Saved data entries
*** Begin section ***

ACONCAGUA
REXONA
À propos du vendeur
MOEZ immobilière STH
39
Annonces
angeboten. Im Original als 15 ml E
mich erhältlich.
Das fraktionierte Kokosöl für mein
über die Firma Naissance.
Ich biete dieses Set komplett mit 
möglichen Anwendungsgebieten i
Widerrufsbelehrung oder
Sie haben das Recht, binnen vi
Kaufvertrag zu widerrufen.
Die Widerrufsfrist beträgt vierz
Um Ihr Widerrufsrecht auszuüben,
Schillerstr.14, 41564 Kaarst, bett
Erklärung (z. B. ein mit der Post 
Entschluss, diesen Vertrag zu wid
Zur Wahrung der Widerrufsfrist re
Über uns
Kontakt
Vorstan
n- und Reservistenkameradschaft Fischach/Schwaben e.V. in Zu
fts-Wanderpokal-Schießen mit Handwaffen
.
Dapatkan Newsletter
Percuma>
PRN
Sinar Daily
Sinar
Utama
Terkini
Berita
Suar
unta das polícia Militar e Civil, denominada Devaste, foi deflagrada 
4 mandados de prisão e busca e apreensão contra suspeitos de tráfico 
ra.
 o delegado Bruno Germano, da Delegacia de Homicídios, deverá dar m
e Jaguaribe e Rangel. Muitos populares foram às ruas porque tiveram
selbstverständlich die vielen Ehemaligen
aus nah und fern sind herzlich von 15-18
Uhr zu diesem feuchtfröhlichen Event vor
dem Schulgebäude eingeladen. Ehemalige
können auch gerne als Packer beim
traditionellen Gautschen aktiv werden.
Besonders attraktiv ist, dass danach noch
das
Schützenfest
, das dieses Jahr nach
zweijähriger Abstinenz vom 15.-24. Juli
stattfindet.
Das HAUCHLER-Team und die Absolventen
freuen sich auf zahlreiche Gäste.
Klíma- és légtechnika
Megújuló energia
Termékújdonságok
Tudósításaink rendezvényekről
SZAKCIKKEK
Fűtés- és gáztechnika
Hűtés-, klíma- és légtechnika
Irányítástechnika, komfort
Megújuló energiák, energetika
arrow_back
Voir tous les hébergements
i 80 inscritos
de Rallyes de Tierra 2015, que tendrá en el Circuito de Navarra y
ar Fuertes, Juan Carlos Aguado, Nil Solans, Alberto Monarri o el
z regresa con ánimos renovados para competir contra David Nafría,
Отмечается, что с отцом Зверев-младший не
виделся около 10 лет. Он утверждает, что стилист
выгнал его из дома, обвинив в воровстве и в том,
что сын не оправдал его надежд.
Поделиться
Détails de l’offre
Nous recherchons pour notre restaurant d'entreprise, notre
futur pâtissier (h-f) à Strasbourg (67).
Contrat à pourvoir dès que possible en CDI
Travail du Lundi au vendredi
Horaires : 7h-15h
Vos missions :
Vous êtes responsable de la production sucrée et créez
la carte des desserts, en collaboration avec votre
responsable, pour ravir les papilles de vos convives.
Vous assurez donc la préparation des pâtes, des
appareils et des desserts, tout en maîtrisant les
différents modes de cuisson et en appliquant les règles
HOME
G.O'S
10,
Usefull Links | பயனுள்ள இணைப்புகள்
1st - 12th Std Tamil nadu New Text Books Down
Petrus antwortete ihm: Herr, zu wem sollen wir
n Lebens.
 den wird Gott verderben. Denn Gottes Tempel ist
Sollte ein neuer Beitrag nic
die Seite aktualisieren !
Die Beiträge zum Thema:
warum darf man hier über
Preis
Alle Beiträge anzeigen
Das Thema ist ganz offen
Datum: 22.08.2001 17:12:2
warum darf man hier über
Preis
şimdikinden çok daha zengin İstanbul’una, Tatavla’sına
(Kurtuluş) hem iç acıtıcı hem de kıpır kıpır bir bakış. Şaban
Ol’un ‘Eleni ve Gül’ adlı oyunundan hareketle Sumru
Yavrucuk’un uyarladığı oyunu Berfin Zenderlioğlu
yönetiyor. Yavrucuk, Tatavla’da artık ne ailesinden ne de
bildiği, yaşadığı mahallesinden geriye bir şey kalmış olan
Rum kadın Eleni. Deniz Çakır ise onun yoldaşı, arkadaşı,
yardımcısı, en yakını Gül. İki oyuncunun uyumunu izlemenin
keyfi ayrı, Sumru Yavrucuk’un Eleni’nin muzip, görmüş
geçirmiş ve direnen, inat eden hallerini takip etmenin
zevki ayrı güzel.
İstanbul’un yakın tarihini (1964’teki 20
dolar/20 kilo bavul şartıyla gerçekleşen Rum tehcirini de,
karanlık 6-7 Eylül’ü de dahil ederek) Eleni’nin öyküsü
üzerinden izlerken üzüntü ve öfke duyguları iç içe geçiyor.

*** End section ***

Every line of the entries above that holds "Vous" should be copied out.

Vous êtes responsable de la production sucrée et créez
Vous assurez donc la préparation des pâtes, des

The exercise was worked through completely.